Tayland’daki en yaygın din elbetteki Budizm. Ülkede yaygın olan Budizm’in Therevada kolu buraya Sri Lanka’dan gelmiş.
Budizm’in diğer kolu olan Mahayana’nın aksine, Theravada’da sadece manastır yaşamını seçmiş insanların nirvana’ya ulaşabileceğine inanılıyor. Bu yüzden de Tayland’da insanların büyük bölümü nirvana’ya ulaşmak yerine şimdiki ve sonraki hayatlarında maddi ve manevi açıdan daha iyi bir konumda olmayı hedefliyorlar. Bunun için de çeşitli yöntemlerle sevap işliyorlar.
Tayland’daki din çeşitliliğinin sonucu olarak Budizm de burada kendine özgü bir hal almış. Bölgedeki eski inanış biçimi olan animizm, Hinduizm ve Konfüçyanizm de Budizm’e eklemlenmiş durumda.
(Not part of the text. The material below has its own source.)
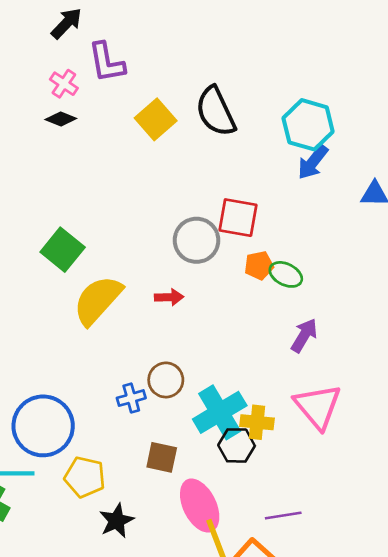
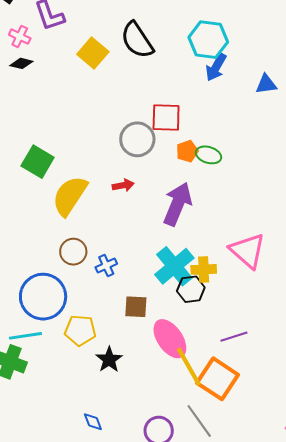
purple arrow: (304, 335) -> (177, 204), moved, size x1.6
brown circle: (166, 380) -> (73, 252), moved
Wat adı verilen Budist tapınaklarının toplumda önemli bir yeri vardır. Bu tapınaklarda insanlar ibadet etmenin yanı sıra gönüllü olarak çalışarak topluma hizmet ederler. Budist tapınaklarına girmeden önce ayakkabıları çıkartmak gerekmektedir. Tapınaklarda şort, kolsuz t-shirt, mini etek gibi kıyafetleri giymekten kaçınmak gerekir. Ayak insan vücudunun en değersiz yeri olarak kabul edildiği için, ayak tabanının Buda heykellerine veya diğer insanlara dönük olmaması gerekmektedir.
Erkek çocukların birkaç ay süresince Budist manastırlarında kalmaları ailelere büyük bir sevap kazandırmaktadır. Kimi çocuklar tüm hayatlarını bir keşiş olarak geçirmeye karar verirler.
Budist keşişler her sabah erken saatlerde ellerindeki taslarla kapı kapı dolaşarak yemek ve bağış toplarlar. Kadınların Budist keşişlere dokunmaları yasaktır.
Keşişler günlerini kutsal metinleri okuyarak, meditaston yaparak, ilahiler söylerek ve temizlik yaparak geçirirler.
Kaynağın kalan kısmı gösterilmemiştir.